◆ Source data ◆
--- START ---

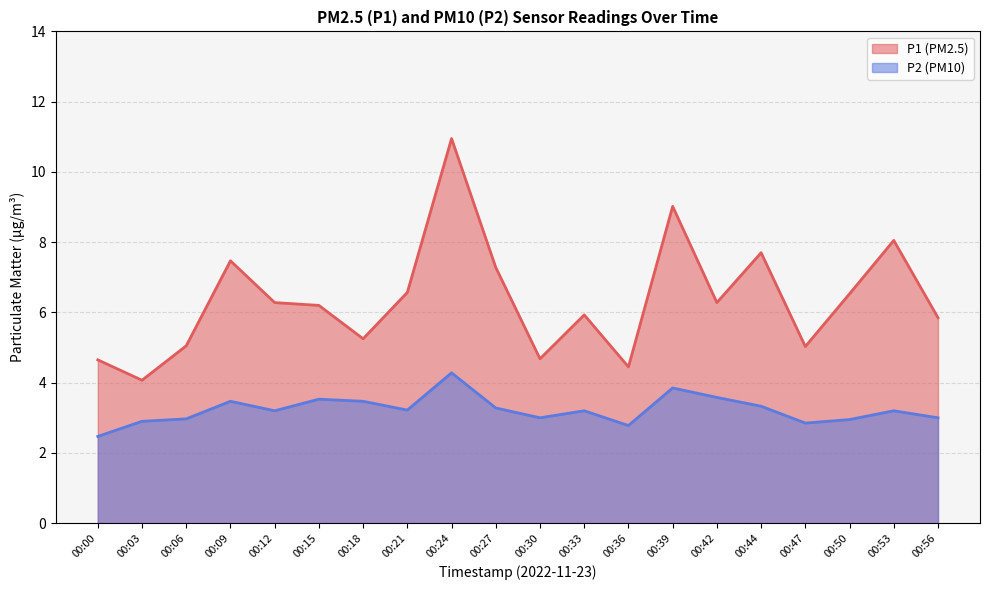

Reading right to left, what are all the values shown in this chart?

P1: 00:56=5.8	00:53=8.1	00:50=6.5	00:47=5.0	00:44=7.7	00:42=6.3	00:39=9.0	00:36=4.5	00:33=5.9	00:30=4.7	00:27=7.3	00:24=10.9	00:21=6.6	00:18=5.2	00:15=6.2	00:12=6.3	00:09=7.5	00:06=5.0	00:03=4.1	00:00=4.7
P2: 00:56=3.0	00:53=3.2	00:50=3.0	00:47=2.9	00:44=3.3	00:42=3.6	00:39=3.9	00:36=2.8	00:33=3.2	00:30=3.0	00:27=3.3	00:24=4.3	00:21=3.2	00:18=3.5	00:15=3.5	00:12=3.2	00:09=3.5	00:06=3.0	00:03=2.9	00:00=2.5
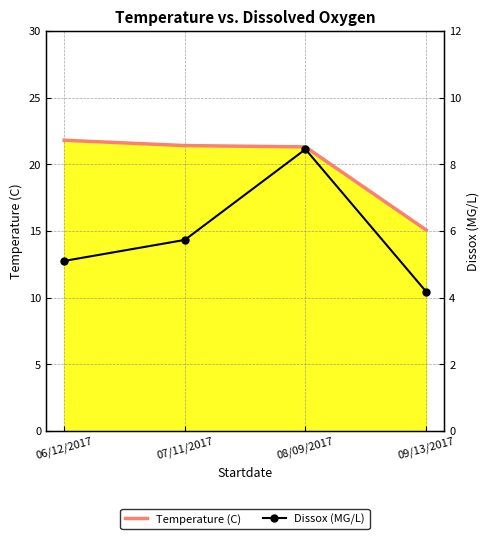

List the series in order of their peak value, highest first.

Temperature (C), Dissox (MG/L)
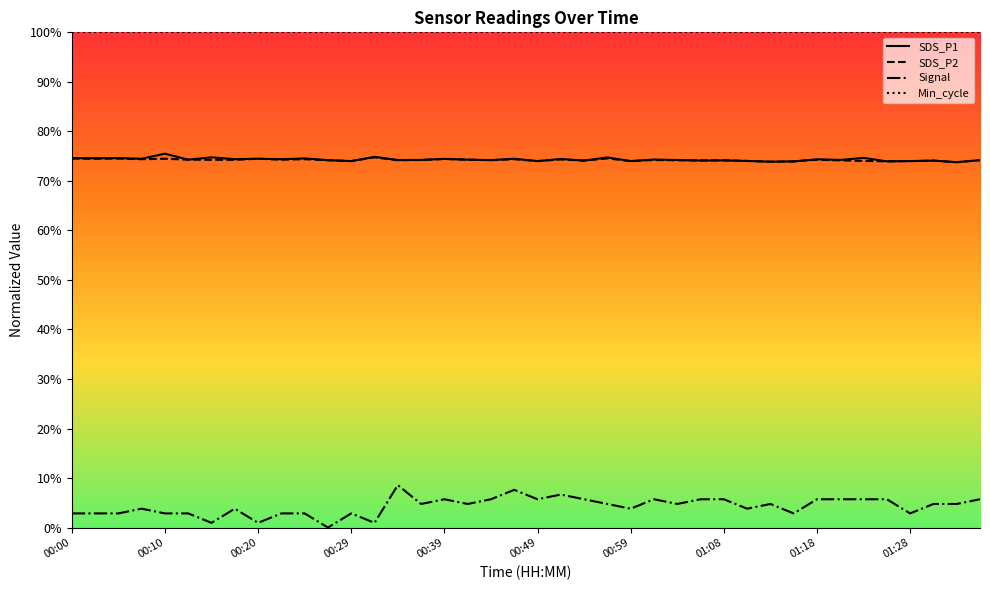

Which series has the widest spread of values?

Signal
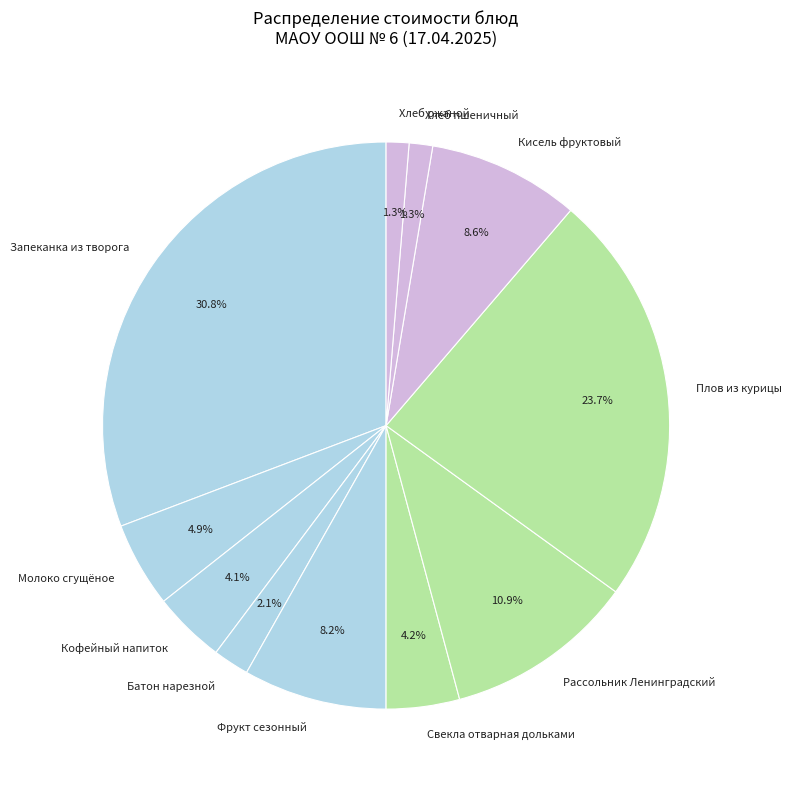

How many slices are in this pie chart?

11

--- END ---
--- START ---

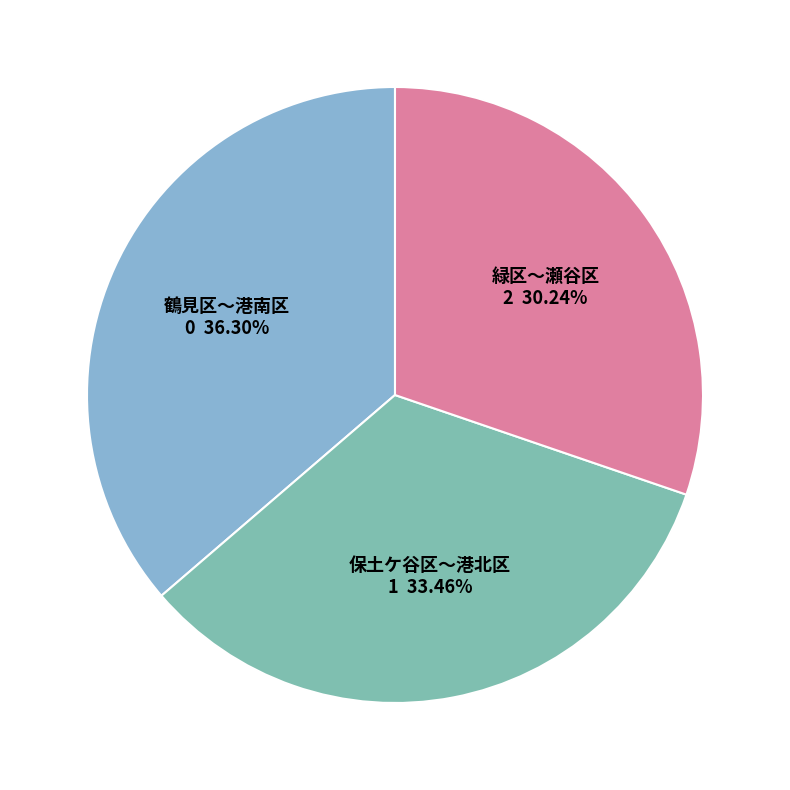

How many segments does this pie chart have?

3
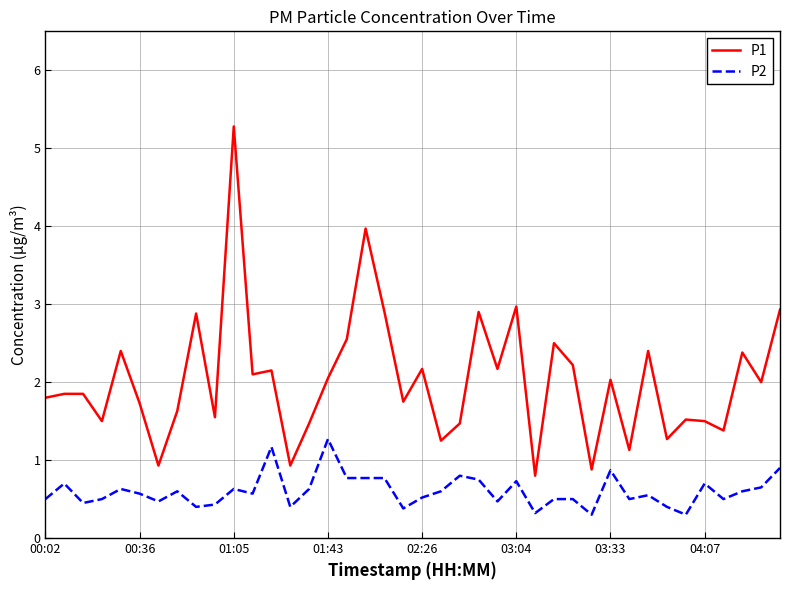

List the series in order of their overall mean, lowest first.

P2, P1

--- END ---
--- START ---

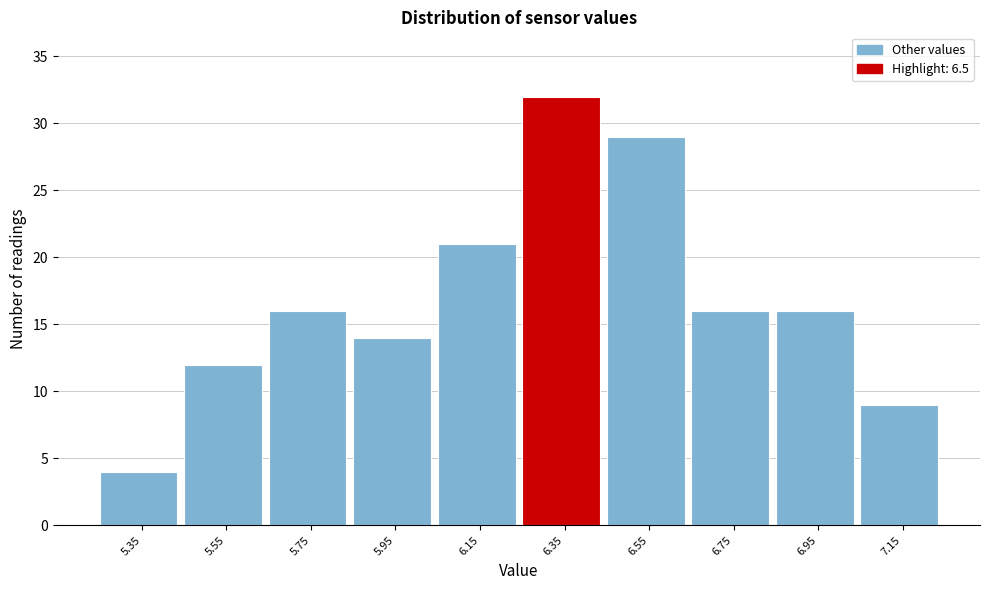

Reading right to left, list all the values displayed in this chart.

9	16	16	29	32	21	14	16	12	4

--- END ---

◆ Assignment ◆
Return everything from the line containing "Reading right to left, what" down to the line containing "How many slices are in this pie chart?", copied word for word, and leave the pictures out.

◆ Written answer ◆
Reading right to left, what are all the values shown in this chart?

P1: 00:56=5.8	00:53=8.1	00:50=6.5	00:47=5.0	00:44=7.7	00:42=6.3	00:39=9.0	00:36=4.5	00:33=5.9	00:30=4.7	00:27=7.3	00:24=10.9	00:21=6.6	00:18=5.2	00:15=6.2	00:12=6.3	00:09=7.5	00:06=5.0	00:03=4.1	00:00=4.7
P2: 00:56=3.0	00:53=3.2	00:50=3.0	00:47=2.9	00:44=3.3	00:42=3.6	00:39=3.9	00:36=2.8	00:33=3.2	00:30=3.0	00:27=3.3	00:24=4.3	00:21=3.2	00:18=3.5	00:15=3.5	00:12=3.2	00:09=3.5	00:06=3.0	00:03=2.9	00:00=2.5

List the series in order of their peak value, highest first.

Temperature (C), Dissox (MG/L)

Which series has the widest spread of values?

Signal

How many slices are in this pie chart?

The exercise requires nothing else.